Authors

  1. Cundric, Larsen BSc
  2. Bosnic, Zoran PhD
  3. Kaminsky, Leonard A. PhD
  4. Myers, Jonathan PhD
  5. Peterman, James E. PhD
  6. Markovic, Vidan PhD
  7. Arena, Ross PhD
  8. Popovic, Dejana MD, PhD

Abstract

Purpose: Maximal heart rate (HRmax) continues to be an important measure of adequate effort during an exercise test. The aim of this study was to improve the accuracy of HRmax prediction using a machine learning (ML) approach.

 

Methods: We used a sample from the Fitness Registry of the Importance of Exercise National Database, which included 17 325 apparently healthy individuals (81% males) who performed a maximal cardiopulmonary exercise test. Two standard formulas for HRmax prediction were tested: Formula1 = 220 - age (yr), root-mean-squared error (RMSE) 21.9, relative root-mean-squared error (RRMSE) 1.1; and Formula2 = 209.3 - 0.72 x age (yr), RMSE 22.7 and RRMSE 1.1. For ML model prediction, we used age, weight, height, resting HR, and systolic and diastolic blood pressure.
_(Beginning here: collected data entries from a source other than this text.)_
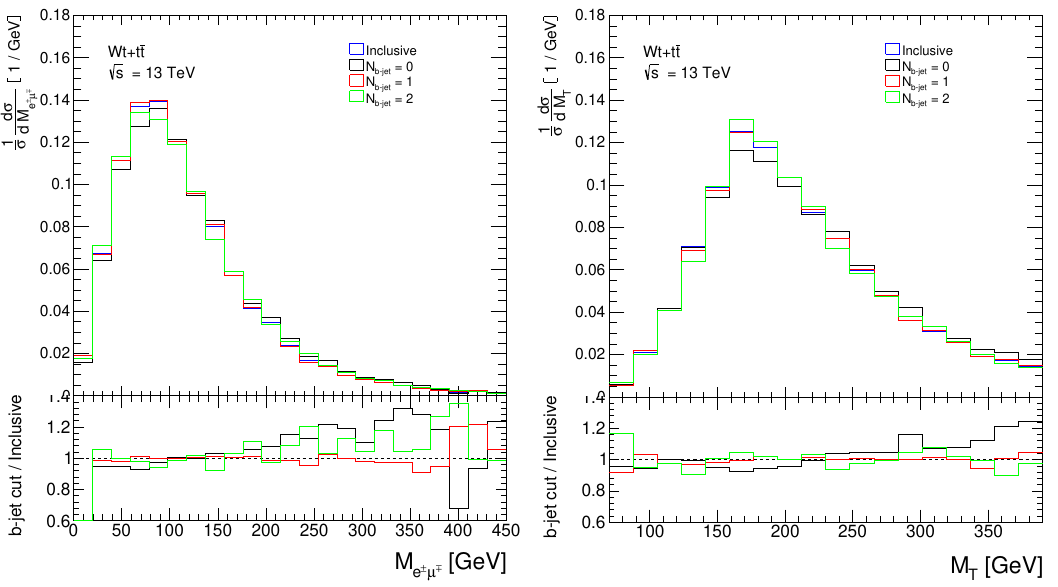
Figure 9 . Leptonic distributions produced by tt and tW processes (see text) as a function of the b - tagged jet multiplicity. The di-lepton invariant mass (left) and the transverse mass of the di-lepton and missing transverse energy system are displayed. Distributions are normalised to unity. The insert shows the ratio of the distributions with exclusive b -tagged jet bins relative to that obtained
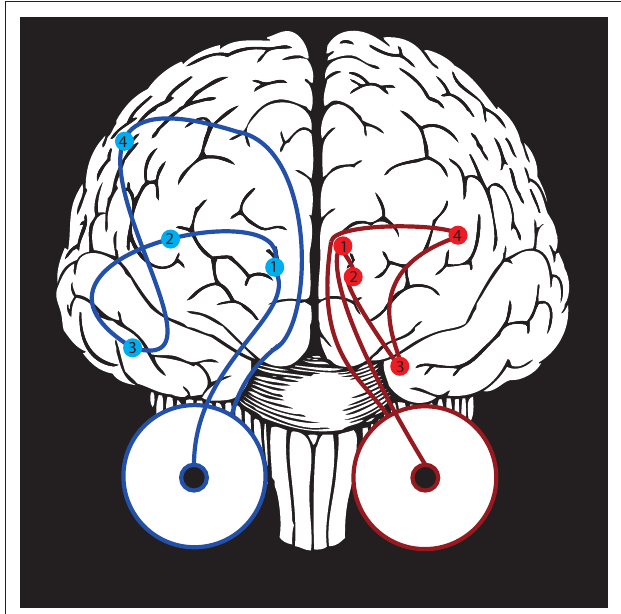
FIgure 6 | Potential mechanisms for gaze-following behavior. Two general pathways (shown here, schematically) could relate observed gaze to visual attention. At left, in blue, visual information travels from the retina to the lateral geniculate (1), the early visual areas (2), the social processing areas along the superior temporal sulcus (3), and finally toward attention control circuitry including the lateral intraparietal area, frontal eye fields, and superior colliculus (4). At right, in red, a hypothesized subcortical pathway travels directly from the retina to the superior colliculus (1), to the pulvinar nucleus of the thalamus (2), and to the amygdala (3). The subcortical pathway could influence attention locally in the superior colliculus or pulvinar, or via projections from amygdala to the early visual areas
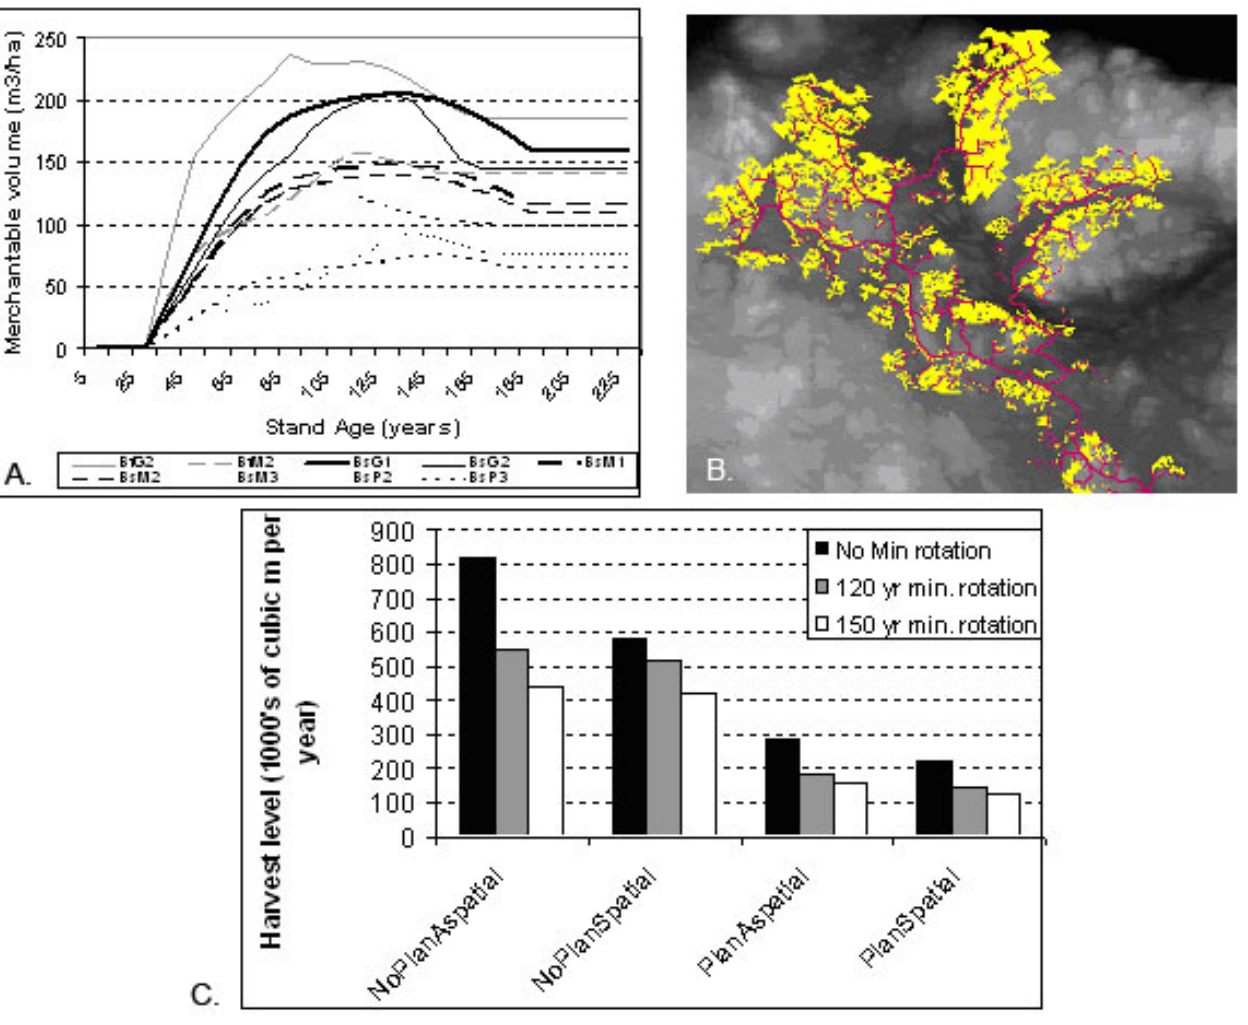
Figure A1. a. Empirical growth and yield curves for Labrador, used as input for the D19aLM model to project timber supply. Individual yield curves represent species and “site types” combinations for “high boreal” ecoregion, where the first two letters represent the species (Bf = balsam fir; Bs = black spruce), the third letter is the site quality (G = good; M = medium; P = poor), and the last number is the crown closure class (1 = > 75%; 2 = 51-75%; 3 = 26-50%). b. Simulated forest “cutblocks” (yellow) dependent on an expanding road network (magenta), overlaid on a digital elevation model. c. D19aLM output showing maximum annual allowable cut in response to different combinations of constraints: No plan versus the 20-year plan (i.e., “Plan”); spatial constraints (i.e., within 2km of roads, including new road placement) versus no spatial constraints on harvesting (“Aspatial”); no minimum rotation period versus 120 and 150 year minimum stand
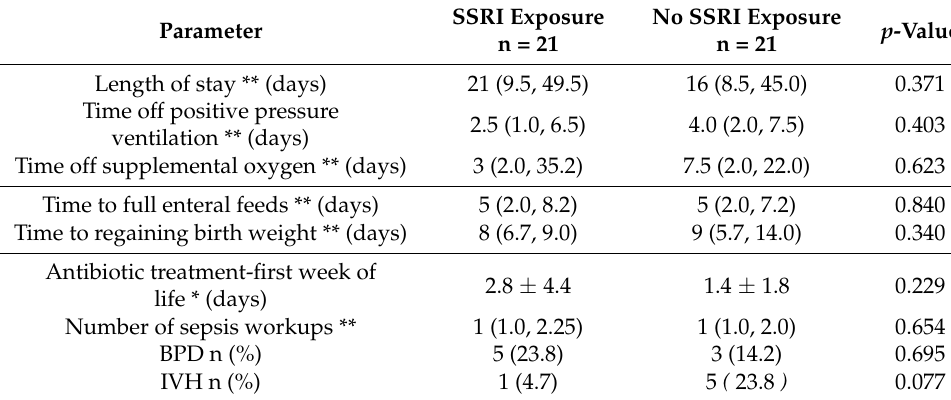
Table 3. Short-term outcomes and complications of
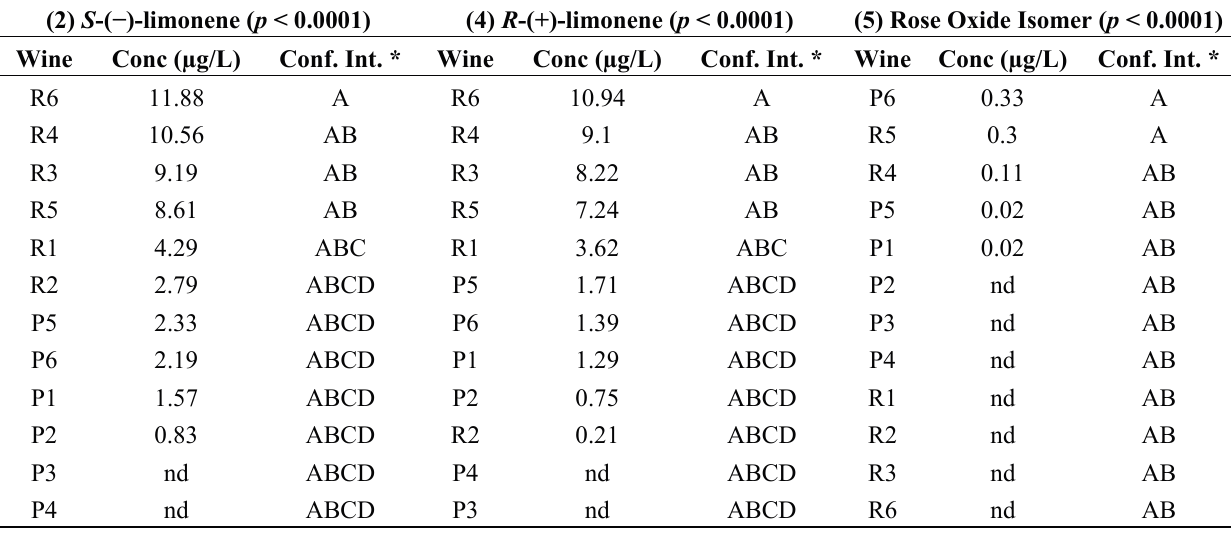
Table 4. Multiple Comparisons (Tukey) of the average concentration of 12 chiral monoterpenes for 12 white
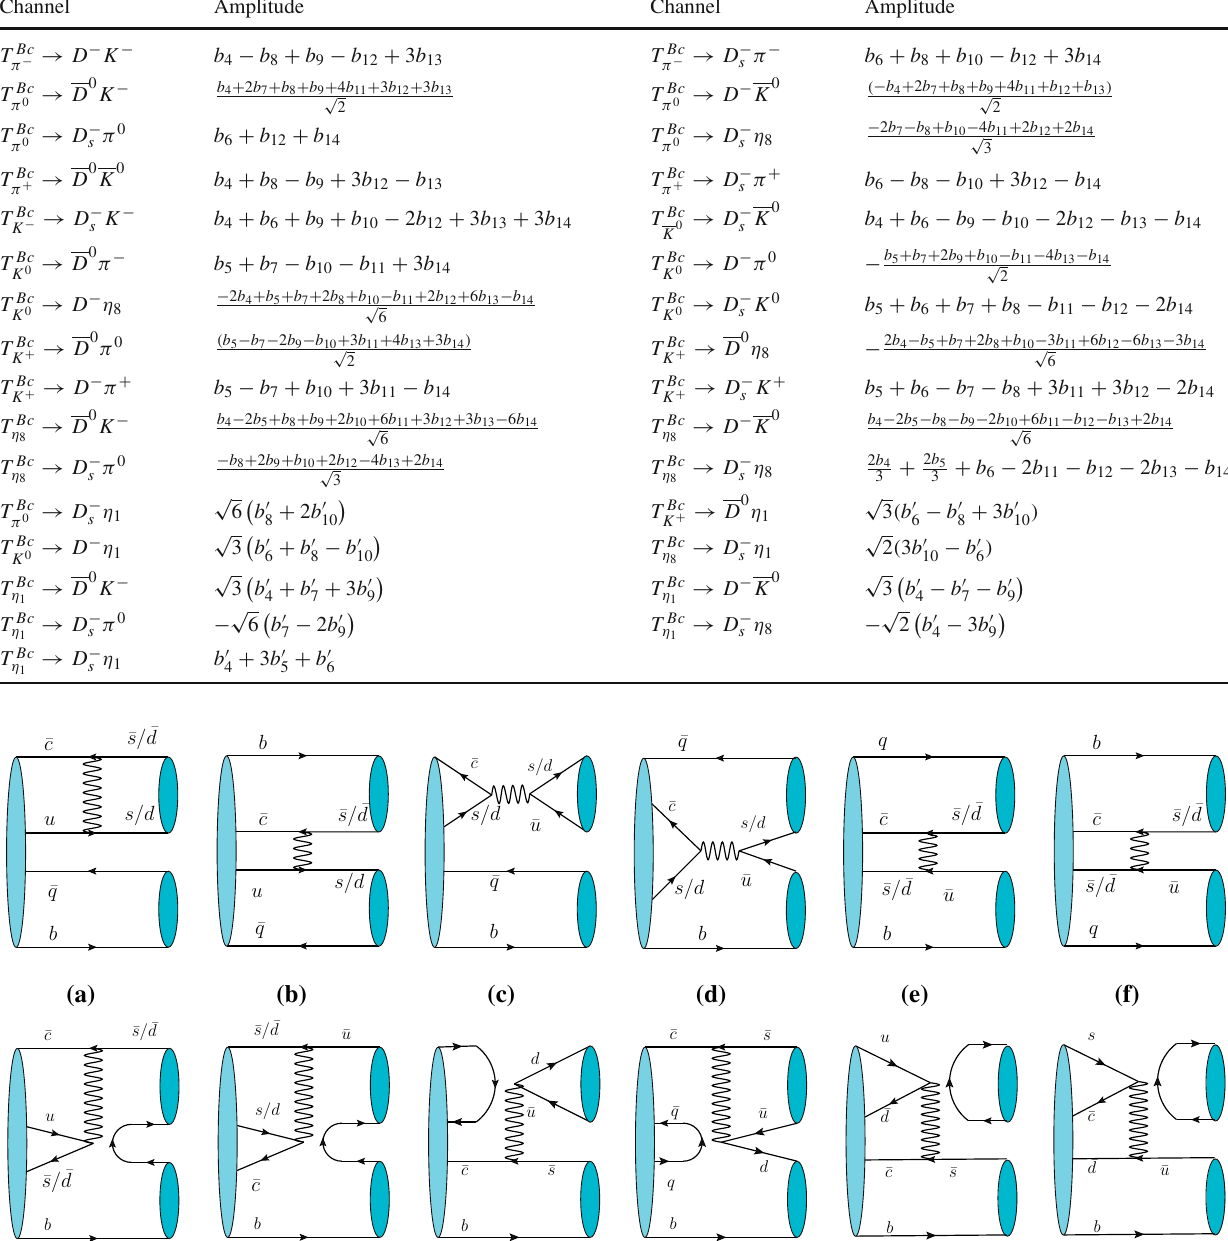
Table 7 Tetraquark T b ¯ c 8 / T b ¯ c 1 decays into anti-charmed and light mesons induced by the charmless b → s transition Channel Amplitude Channel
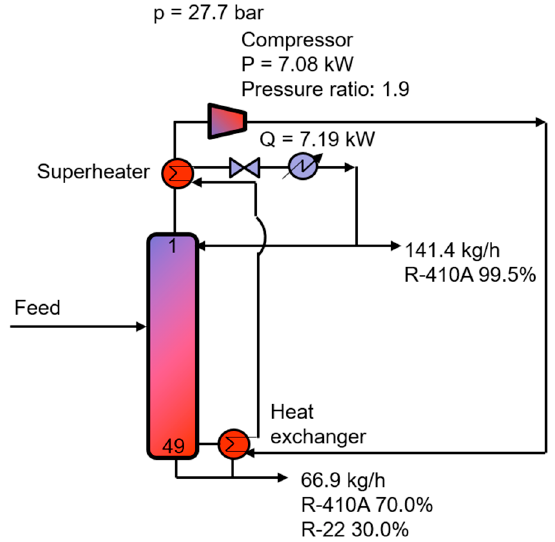
Figure 4. Simplified flowchart illustrating the MVR heat-pump-assisted conventional column with top vapor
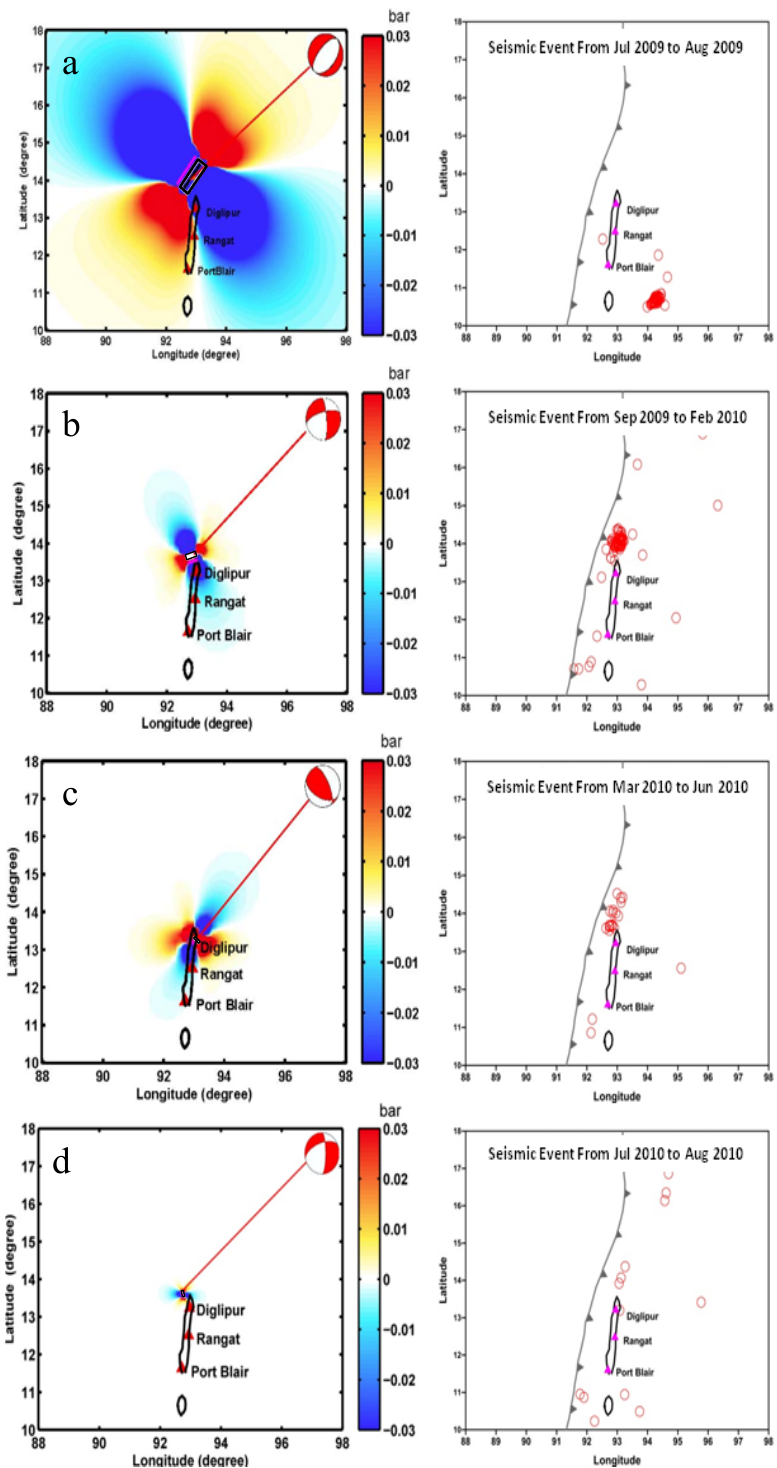
Fig. 4. The left side panels give Coulomb stress change for the four Diglipur earthquakes that occurred on (a) 10 August 2009, (b) 30 March 2010, (c) 18 June 2010 and (d) 9 August 2010 indicated by stars. The fault parameters are shown in Table 3. Beach ball symbols indicate fault plane solutions for each of those earthquakes. The corresponding right side panels show the distribution of aftershocks illustrated by red circles; the black line indicates the subduction zone boundary.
The following ML algorithms to predict HRmax were applied: lasso regression (LR), neural networks (NN), support vector machine (SVM) and random forests (RF). An evaluation was performed using cross-validation and by computing the RMSE and RRMSE, Pearson correlation, and Bland-Altman plots. The best predictive model was explained with Shapley Additive Explanations (SHAP).

 

Results: The HRmax for the cohort was 162 +/- 20 bpm. All ML models improved HRmax prediction and reduced RMSE and RRMSE compared with Formula1 (LR: 20.2%, NN: 20.4%, SVM: 22.2%, and RF: 24.7%). The predictions of all algorithms significantly correlated with HRmax (r = 0.49, 0.51, 0.54, 0.57, respectively; P < .001). Bland-Altman analysis demonstrated lower bias and 95% CI for all ML models in comparison with standard equations. The SHAP explanation showed a high impact of all selected variables.

 

Conclusions: Machine learning, particularly the RF model, improved prediction of HRmax using readily available measures. This approach should be considered for clinical application to refine HRmax prediction.